The AI Assistant from Chinese startup DeepSeek surpassed competitor ChatGPT to take the top spot among free apps on the US Apple App Store. Since its release on January 10, the artificial intelligence application has become increasingly popular among US users, thanks to the DeepSeek-V3 model, which its developers claim "tops the leaderboard among open-source models and rivals the most advanced closed-source models globally," according to app data research firm Sensor Tower.
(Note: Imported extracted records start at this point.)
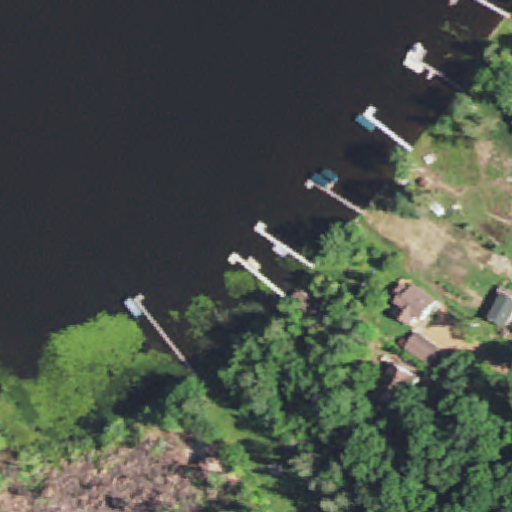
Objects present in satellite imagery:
building: (414, 305)
building: (503, 318)
building: (424, 350)
road: (479, 482)
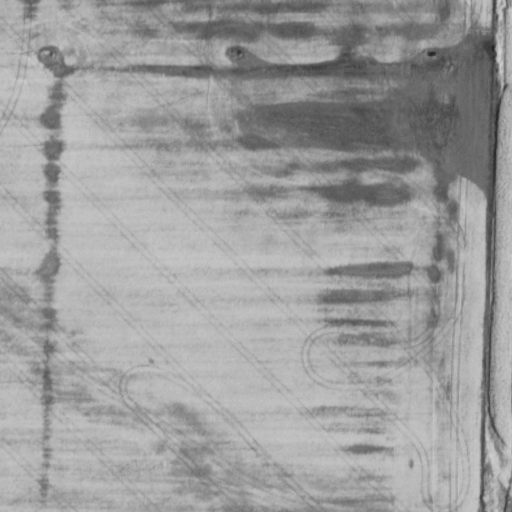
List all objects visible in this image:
road: (481, 389)
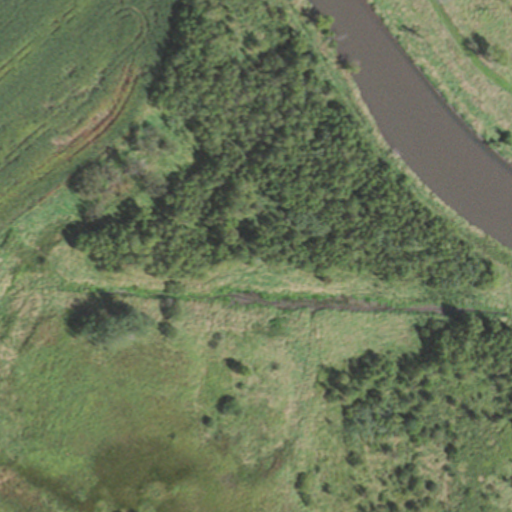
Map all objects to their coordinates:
river: (417, 114)
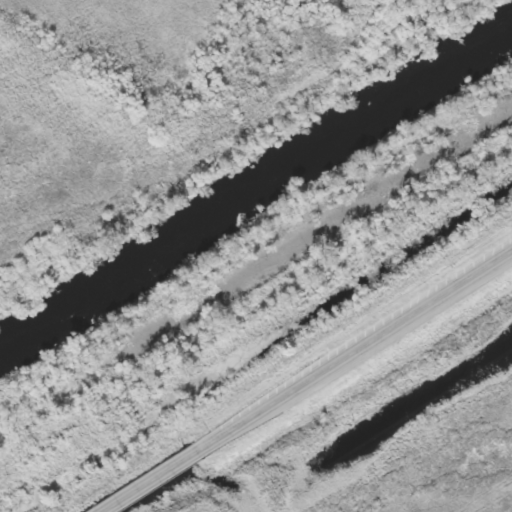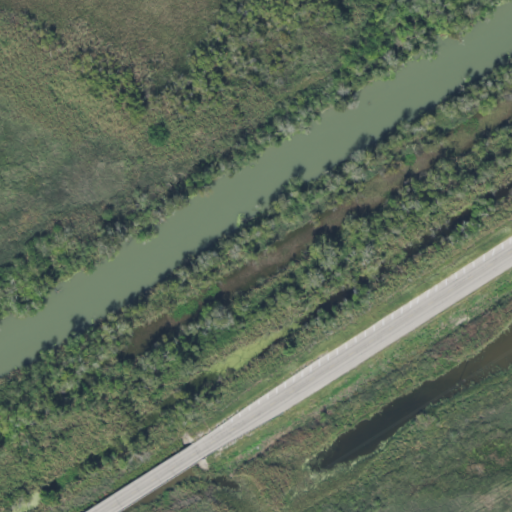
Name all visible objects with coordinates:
road: (356, 350)
road: (150, 481)
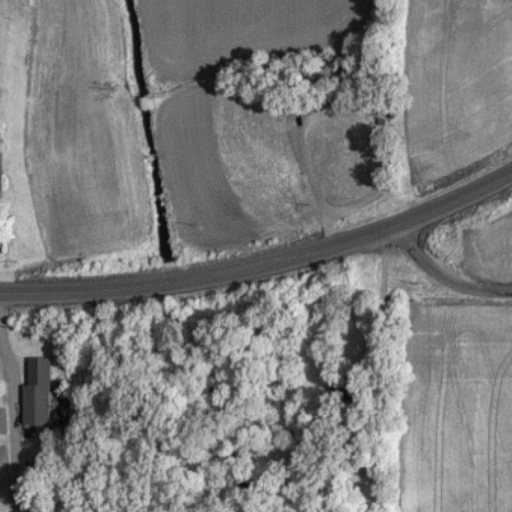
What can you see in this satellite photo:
road: (347, 238)
road: (445, 273)
road: (86, 285)
building: (38, 393)
road: (14, 407)
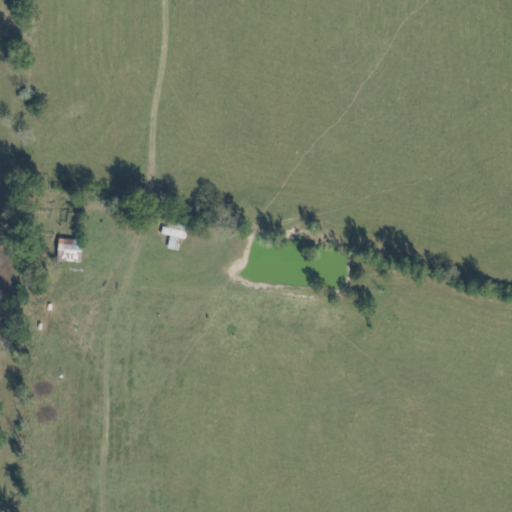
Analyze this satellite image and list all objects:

The milestone demonstrates how DeepSeek has profoundly impacted Silicon Valley, challenging conventional wisdom regarding US dominance in AI and the efficacy of Washington's export restrictions aimed at China's cutting-edge chip and AI capabilities. Advanced chips are needed to power the training of AI models, ranging from ChatGPT to DeepSeek. Since 2021, the Biden administration has expanded the breadth of prohibitions intended to prevent these chips from being transferred to China and used to train AI models for Chinese companies.
However, according to a report published last month by DeepSeek researchers, the DeepSeek-V3 spent less than US$6 million on training using Nvidia's H800 CPUs.
The assertion that the chips utilized were not as powerful as the most cutting-edge Nvidia products Washington has aimed to keep out of China, along with the comparatively low cost of training, has led US tech executives to doubt the efficacy of tech export regulations, even though this detail has since been refuted.
The business behind DeepSeek, a little startup based in Hangzhou that was established in 2023 when search engine giant Baidu unveiled the first Chinese AI large-language model, is not well known. Although numerous Chinese IT companies, both big and small, have since developed their own AI models, DeepSeek is the first to receive praise from the US tech industry for matching or even outperforming state-of-the-art US models.